When I walked out, I immediately recognized him and said, “Frank, how are you doing? I haven’t seen you in years. What have you been up to?” He started talking, but I couldn’t understand what he was saying. I grabbed a legal pad, handed it to him, and told him that if he sat down and hand-wrote what he wanted to tell me, I would try to help him. Then I asked the receptionist to come and get me when he was finished writing.
An hour and fifteen minutes later, she brought the legal pad to me with Frank’s two-page handwritten summary of why he came to see me. Although his handwriting was hard to read, I was able to understand enough of it to figure out what was going on. He wanted me to help him get his girlfriend out of Zeller Mental Health Center.
At first, I told Frank that I wasn’t going to be able to help him. But he kept coming back. He would show up about once a month with additional reasons as to why I should help obtain “freedom” for his girlfriend. He had met her before her family committed her to Zeller and claimed that they were just “trying to get rid of her.”
We went through the same routine every month. He would show up, and I would ask him to write down what he wanted to tell me on a legal pad. Before long, he started showing up with his notes already written in a spiral-bound notebook.
At one point, I asked Frank how he knew I was a lawyer and how he found me. He told me that a former girlfriend who had also been in Zeller referred him to me after I helped her recover a settlement for injuries she received from an automobile accident. I was eventually able to convince Zeller to release Frank’s girlfriend; however, two weeks after her release, she tried to start a fire in Frank’s apartment and was later found wandering on a street in downtown Peoria. The police picked her up and returned her to Zeller.
I thought about Frank’s girlfriend last week when I read that the young man who murdered the twenty kindergarten children in Newtown, Connecticut, was mentally unstable and probably should have been in a mental institution.
As far as I could tell, Frank was not mentally ill. His problem was that his body was not capable of doing what his brain signaled it to do.

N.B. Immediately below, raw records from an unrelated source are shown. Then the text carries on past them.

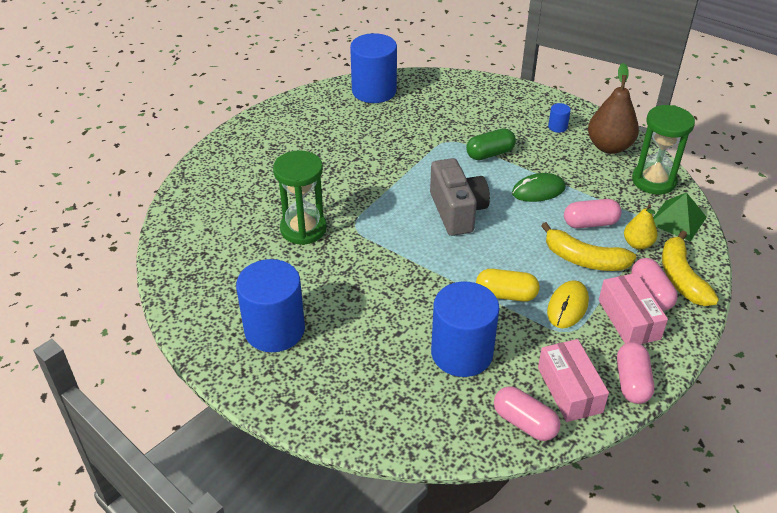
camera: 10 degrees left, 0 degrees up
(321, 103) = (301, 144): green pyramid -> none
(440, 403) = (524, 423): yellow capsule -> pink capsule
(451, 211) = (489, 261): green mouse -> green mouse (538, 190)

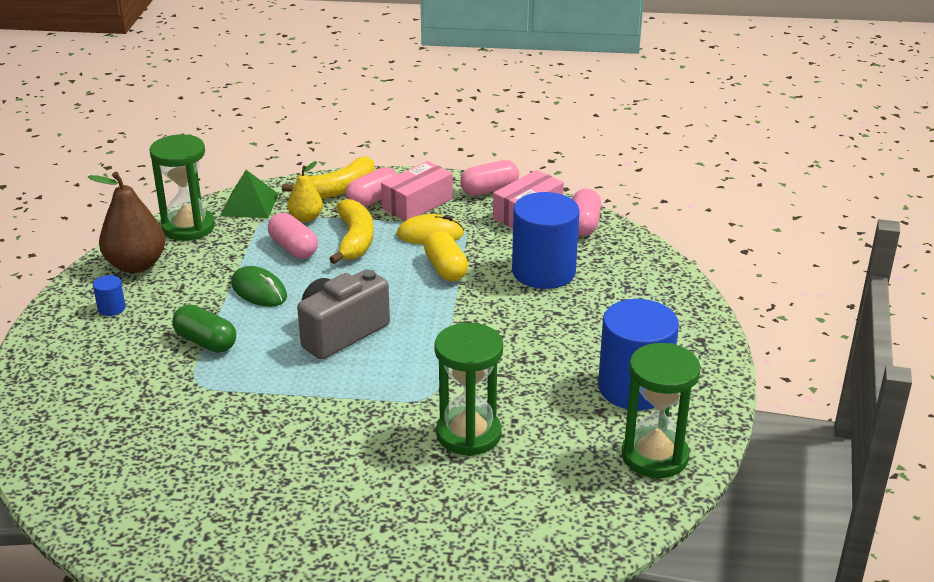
camera: 120 degrees left, 10 degrees down
(203, 303) = (654, 456): none -> green hourglass
(374, 91) = (98, 497): blue cylinder -> none

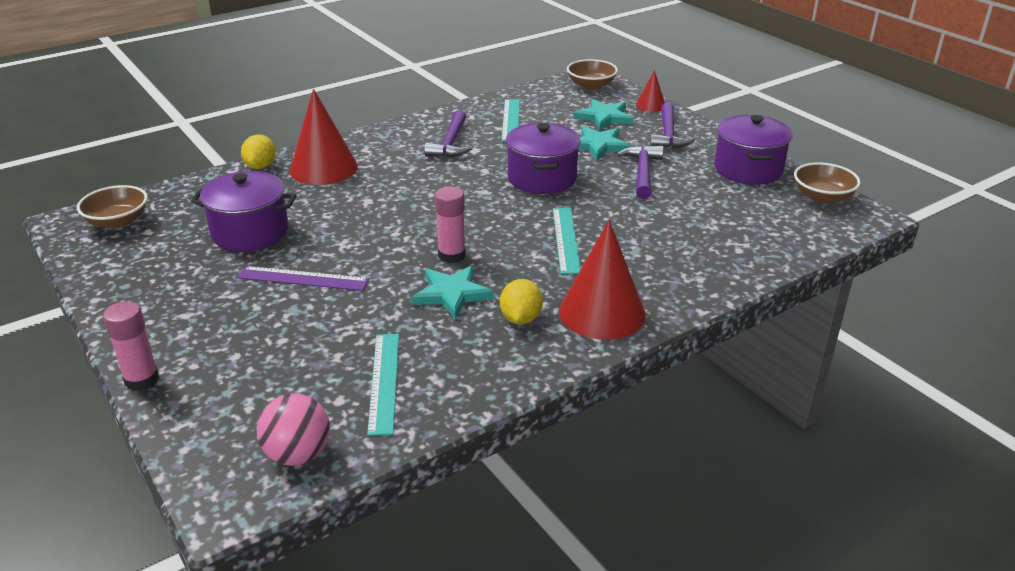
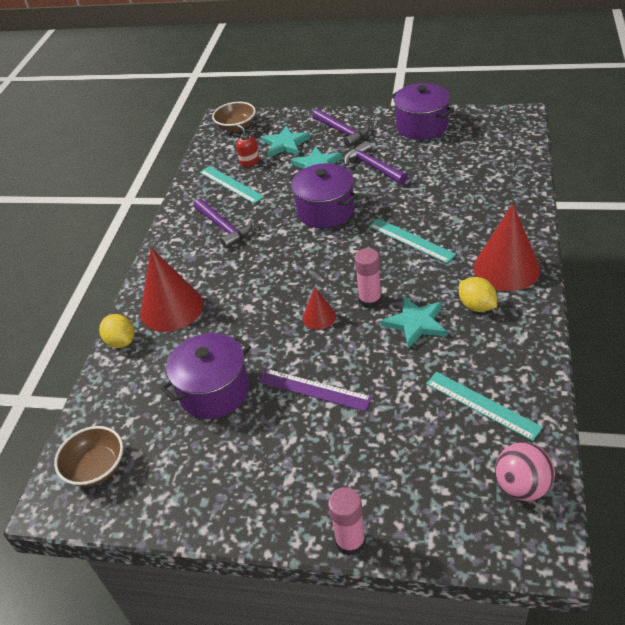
camera: 40 degrees left, 10 degrees up
(303, 279) = (314, 389): purple ruler -> purple ruler turned 60 degrees clockwise
(553, 113) = (249, 162): none -> red soap dispenser
(650, 105) = (297, 118): red cone -> red cone (319, 317)
(822, 197) = (484, 119): brown bowl -> none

I think he ended up dating mentally ill women because his severe physical limitations precluded him from attracting women who didn’t have similar problems.
It’s been more than fifteen years since I last saw Frank. Shortly after his girlfriend was returned to Zeller, he was notified by the state of Illinois that he would no longer be receiving ongoing physical and speech therapy. He continued to stop by my office periodically for about a year after that, but during that time I noticed that his physical condition was getting progressively worse. He put on weight and was struggling more than ever to walk and get around.

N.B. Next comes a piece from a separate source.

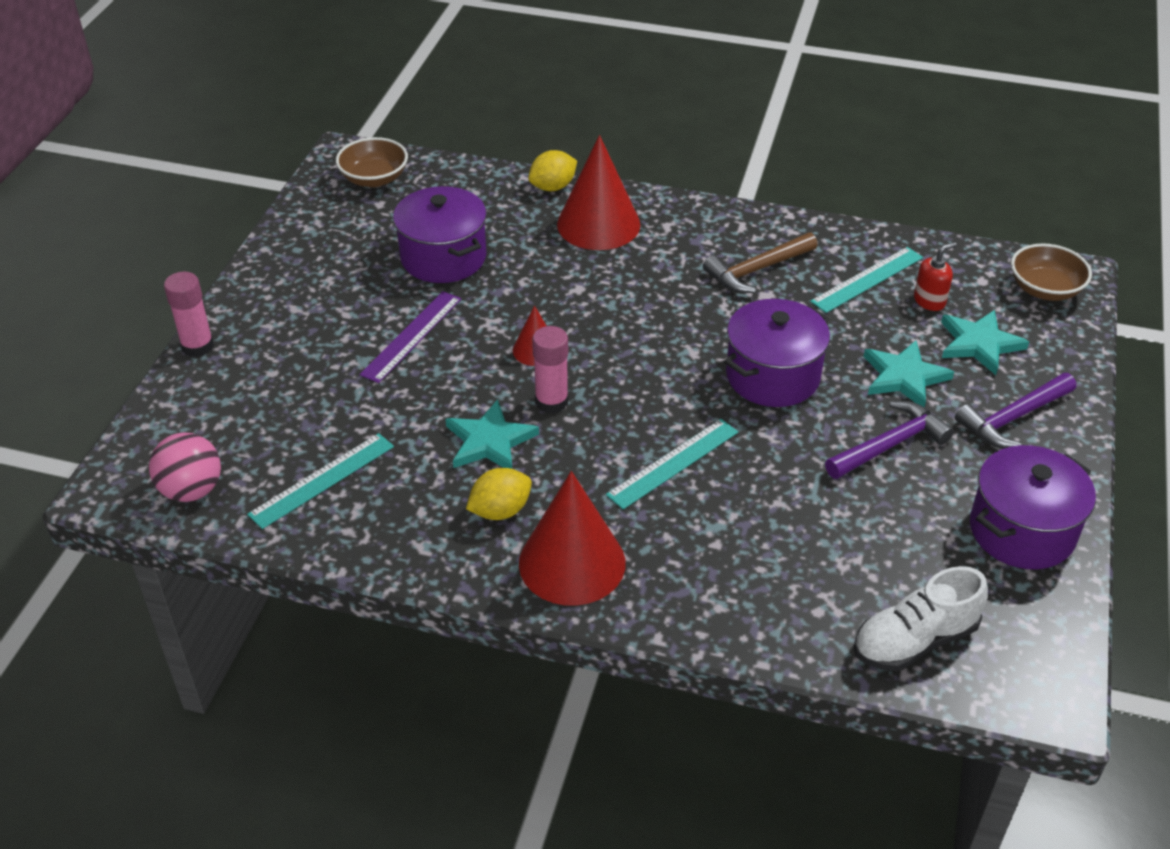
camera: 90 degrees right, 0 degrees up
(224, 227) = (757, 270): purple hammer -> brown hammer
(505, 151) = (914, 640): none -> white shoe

There are millions of people in the world who are much less fortunate than you and I are. Their problems may not be as obvious as Frank’s, but they still suffer from significant physical or mental defects. Most are completely invisible to us. No one notices their suffering and pain. Our problems are nothing compared to theirs. But for the grace of God, we would be walking in their shoes.
We need to keep these people in mind this Christmas season when we’re in our warm homes and enjoying time with people who love us. We have the ability and the obligation as Catholics to extend our love beyond our family and friends to those who are in need. This is what the true spirit of Christmas is all about – reaching out and helping those who are less fortunate than we are.
I encourage you to keep this in mind as you celebrate the birth of the child who later died on a cross so you and I could someday enter into His Kingdom.